Among the myths that are often cited about suicide is that ‘people who talk about killing themselves rarely die by suicide’, but the evidence seems to contradict this statement. The aim of this study was to conduct a meta-analysis of studies reporting a prevalence of suicide communication (SC), and to examine the diagnostic accuracy of SC towards suicide in case-control reports.
Eligible studies had to examine data relative to completed suicides and report the prevalence of SC. Data relative to sample characteristics, study definition, modality and recipient of the SC were coded.
We included 36 studies, conducted on a total of 14 601 completed suicides. The overall proportion of SC was 44.5% [95% confidence interval (CI) 35.4–53.8], with large heterogeneity (I
2 = 98.8%) and significant publication bias. The prevalence of SC was negatively associated with the detection of verbal communication as the sole means of SC and, positively, with study methodological quality.

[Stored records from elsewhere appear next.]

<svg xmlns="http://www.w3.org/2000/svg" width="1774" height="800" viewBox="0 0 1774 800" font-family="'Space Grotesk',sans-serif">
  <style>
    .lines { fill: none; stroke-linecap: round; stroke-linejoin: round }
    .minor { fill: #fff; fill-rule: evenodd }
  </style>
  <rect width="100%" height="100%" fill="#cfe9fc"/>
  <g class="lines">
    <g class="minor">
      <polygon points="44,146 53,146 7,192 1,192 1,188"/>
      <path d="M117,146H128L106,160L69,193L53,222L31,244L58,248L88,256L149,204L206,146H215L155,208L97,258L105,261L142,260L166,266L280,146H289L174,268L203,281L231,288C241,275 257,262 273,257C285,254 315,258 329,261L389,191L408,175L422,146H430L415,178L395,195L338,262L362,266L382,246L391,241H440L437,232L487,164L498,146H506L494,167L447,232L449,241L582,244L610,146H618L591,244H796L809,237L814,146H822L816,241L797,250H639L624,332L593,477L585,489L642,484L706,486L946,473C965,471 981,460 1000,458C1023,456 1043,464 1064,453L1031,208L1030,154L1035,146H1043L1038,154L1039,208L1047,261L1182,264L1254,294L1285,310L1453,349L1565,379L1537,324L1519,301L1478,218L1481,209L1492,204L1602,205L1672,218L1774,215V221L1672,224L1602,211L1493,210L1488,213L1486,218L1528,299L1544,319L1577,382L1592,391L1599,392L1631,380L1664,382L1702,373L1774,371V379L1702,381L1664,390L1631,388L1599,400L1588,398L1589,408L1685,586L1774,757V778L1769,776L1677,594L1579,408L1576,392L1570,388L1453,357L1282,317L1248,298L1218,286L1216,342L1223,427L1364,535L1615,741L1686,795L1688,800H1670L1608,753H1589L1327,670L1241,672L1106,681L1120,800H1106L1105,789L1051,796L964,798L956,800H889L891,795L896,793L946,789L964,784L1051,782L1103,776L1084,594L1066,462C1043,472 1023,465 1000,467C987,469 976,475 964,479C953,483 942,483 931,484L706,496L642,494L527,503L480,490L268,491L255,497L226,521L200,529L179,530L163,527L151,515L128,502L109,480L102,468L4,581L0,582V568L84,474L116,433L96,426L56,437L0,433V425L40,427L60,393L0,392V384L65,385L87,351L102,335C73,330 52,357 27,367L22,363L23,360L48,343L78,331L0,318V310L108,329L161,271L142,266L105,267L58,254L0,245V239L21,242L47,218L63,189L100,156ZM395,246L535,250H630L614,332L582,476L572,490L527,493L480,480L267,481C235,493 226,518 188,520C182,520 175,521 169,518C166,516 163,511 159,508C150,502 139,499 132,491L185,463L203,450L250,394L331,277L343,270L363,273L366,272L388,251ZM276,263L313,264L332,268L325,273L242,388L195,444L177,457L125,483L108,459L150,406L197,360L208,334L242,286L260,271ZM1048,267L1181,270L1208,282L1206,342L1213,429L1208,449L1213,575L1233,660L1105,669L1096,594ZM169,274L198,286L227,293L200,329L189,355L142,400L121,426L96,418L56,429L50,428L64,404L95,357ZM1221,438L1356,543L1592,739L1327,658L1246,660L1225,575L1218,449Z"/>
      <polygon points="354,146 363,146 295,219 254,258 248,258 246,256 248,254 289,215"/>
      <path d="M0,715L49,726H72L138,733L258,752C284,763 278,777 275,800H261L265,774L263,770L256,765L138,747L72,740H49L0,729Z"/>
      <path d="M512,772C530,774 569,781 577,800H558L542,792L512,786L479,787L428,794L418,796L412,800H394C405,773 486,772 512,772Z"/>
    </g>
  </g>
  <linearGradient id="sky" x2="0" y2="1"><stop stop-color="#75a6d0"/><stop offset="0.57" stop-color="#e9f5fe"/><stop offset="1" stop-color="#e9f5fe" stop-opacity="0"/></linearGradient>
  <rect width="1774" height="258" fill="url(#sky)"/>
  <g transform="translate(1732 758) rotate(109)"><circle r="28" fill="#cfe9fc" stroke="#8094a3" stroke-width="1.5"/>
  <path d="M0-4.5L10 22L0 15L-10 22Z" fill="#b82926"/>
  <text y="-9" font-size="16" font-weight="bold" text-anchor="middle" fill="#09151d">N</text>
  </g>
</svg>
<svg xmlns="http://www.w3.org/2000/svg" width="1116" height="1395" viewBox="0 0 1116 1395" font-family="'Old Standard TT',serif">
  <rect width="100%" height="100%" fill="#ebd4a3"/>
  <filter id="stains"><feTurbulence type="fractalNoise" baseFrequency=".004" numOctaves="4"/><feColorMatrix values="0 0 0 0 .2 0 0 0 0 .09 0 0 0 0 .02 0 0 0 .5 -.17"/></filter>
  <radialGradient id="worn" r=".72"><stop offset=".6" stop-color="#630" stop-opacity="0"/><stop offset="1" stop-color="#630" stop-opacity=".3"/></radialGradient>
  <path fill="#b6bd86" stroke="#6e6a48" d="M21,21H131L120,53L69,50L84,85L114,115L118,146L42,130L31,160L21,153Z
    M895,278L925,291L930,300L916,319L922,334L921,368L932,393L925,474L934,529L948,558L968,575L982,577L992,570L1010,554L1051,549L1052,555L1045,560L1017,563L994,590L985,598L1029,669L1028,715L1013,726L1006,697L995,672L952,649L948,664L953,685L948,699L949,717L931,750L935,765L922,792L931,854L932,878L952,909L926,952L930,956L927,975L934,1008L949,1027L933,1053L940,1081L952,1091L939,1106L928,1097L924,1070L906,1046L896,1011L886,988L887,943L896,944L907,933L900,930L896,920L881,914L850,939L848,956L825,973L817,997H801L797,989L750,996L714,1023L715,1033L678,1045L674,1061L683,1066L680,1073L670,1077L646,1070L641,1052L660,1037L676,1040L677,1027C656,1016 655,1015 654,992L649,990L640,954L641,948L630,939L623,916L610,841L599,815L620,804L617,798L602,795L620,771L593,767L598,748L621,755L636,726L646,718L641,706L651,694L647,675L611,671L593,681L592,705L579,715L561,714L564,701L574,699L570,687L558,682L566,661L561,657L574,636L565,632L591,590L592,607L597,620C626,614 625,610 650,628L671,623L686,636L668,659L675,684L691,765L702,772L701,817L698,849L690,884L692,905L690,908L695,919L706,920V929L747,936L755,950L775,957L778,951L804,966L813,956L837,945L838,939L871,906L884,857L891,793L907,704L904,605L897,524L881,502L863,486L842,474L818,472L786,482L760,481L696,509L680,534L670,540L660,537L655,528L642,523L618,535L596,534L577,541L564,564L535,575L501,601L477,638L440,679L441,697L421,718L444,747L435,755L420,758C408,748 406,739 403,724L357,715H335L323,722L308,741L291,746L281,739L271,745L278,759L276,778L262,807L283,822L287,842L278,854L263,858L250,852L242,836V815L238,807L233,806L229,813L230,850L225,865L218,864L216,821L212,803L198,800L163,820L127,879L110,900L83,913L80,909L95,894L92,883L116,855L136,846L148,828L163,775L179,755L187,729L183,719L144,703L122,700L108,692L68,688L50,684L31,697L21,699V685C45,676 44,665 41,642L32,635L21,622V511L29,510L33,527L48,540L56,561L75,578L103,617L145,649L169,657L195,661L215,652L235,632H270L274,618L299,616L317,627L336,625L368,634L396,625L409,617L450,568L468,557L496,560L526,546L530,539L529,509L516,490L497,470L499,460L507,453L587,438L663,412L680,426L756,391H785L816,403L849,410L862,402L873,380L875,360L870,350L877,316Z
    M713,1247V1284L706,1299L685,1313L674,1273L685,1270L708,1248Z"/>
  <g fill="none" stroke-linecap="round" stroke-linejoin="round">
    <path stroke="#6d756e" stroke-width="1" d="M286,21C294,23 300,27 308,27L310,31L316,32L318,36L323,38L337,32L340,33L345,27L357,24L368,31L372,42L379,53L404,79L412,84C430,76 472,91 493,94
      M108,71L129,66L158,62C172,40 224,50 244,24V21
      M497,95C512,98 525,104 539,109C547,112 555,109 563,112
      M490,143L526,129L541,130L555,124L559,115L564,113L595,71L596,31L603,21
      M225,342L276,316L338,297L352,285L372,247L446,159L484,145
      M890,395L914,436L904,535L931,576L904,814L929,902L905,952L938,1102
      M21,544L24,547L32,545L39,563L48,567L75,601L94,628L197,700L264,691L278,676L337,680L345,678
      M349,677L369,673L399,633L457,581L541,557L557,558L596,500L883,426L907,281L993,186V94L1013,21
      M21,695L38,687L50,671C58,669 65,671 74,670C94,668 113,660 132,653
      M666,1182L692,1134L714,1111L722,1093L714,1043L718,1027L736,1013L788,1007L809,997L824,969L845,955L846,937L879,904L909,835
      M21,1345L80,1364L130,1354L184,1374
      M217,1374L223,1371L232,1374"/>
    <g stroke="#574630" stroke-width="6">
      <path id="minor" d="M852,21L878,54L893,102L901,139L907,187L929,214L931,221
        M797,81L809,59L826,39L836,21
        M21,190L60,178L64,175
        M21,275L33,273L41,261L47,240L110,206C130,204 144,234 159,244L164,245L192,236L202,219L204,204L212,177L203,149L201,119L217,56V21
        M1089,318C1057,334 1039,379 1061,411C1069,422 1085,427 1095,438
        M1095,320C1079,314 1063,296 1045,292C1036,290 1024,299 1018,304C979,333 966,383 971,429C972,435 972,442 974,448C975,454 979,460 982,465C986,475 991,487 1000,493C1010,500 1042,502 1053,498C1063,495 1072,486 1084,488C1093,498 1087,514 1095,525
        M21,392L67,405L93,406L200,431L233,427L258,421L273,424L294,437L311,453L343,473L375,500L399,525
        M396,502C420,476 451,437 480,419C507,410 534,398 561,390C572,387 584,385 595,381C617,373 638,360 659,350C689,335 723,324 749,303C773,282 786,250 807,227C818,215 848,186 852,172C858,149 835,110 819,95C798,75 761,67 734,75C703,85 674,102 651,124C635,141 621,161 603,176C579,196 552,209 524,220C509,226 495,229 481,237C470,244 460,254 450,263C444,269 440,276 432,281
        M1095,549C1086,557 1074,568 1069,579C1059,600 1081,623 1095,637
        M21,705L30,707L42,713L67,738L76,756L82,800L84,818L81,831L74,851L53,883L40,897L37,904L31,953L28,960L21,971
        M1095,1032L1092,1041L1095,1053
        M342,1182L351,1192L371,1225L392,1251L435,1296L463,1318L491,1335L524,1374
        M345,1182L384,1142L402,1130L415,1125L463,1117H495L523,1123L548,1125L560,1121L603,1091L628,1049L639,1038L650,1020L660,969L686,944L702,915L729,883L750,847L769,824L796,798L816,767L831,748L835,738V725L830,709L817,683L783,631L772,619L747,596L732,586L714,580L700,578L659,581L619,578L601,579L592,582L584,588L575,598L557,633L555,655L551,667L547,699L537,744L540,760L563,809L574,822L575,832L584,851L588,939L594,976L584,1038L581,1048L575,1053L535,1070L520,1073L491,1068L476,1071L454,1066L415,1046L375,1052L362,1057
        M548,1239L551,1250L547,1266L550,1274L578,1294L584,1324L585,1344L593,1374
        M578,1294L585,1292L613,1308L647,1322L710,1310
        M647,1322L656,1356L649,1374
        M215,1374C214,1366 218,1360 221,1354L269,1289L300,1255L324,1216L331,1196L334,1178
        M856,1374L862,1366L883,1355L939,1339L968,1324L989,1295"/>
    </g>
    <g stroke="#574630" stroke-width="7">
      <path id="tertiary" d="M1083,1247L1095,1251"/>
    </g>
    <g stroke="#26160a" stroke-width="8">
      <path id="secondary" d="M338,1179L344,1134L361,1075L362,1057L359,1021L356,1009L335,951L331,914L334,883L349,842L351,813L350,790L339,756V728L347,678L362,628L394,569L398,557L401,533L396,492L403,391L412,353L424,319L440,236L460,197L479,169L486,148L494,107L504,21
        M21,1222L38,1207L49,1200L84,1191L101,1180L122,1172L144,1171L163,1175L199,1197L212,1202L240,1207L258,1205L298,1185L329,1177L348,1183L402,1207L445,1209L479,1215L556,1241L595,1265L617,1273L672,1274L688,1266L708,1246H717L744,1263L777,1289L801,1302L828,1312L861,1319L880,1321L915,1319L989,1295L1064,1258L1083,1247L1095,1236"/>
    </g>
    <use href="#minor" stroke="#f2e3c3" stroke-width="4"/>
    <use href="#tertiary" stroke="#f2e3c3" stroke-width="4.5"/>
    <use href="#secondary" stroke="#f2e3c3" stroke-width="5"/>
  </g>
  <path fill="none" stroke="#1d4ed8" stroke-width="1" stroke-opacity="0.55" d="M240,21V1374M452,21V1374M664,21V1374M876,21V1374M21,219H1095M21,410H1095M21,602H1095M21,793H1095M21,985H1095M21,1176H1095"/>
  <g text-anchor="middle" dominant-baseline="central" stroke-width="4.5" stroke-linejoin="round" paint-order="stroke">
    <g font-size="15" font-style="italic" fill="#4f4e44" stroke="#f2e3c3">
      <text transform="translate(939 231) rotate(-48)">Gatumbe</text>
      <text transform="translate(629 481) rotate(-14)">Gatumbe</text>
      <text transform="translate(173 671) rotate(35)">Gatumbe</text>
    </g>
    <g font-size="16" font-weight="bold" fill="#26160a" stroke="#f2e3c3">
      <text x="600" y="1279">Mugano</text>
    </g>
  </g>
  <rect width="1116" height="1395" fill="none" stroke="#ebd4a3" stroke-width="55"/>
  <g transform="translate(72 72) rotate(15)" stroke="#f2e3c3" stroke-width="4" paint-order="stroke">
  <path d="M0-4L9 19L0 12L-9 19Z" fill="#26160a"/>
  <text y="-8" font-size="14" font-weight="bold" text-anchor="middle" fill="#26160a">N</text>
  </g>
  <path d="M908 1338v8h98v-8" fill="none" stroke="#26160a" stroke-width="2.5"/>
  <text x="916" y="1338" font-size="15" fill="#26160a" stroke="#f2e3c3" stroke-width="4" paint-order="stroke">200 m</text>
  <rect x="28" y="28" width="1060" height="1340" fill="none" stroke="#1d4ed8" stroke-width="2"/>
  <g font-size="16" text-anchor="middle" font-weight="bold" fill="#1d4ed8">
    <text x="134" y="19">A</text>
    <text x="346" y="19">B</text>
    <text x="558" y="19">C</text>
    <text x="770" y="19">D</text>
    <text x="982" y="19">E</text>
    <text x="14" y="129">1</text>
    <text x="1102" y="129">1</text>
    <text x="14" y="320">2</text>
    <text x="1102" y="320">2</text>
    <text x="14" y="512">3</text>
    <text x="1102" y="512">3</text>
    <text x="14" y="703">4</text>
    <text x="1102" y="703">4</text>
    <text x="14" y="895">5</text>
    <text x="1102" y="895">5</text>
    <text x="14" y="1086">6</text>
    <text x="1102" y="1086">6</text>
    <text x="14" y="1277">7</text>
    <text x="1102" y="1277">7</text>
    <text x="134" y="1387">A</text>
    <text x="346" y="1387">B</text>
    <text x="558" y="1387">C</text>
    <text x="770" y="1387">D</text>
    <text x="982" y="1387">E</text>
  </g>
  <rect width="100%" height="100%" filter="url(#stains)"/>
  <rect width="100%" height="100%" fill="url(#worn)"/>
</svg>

Based on seven case-control studies, SC was associated with an odds ratio of 4.66 for suicide (95% CI 3.00–7.25) and was characterized by sufficient diagnostic accuracy only if studies on adolescents were removed.
Available data suggest that SC occurs in nearly half of subjects who go on to die by suicide, but this figure is likely to be an underestimate given the operational definitions of SC. At present, SC seems associated with overall insufficient accuracy towards subsequent suicide, although further rigorous studies are warranted to draw definite conclusions on this issue.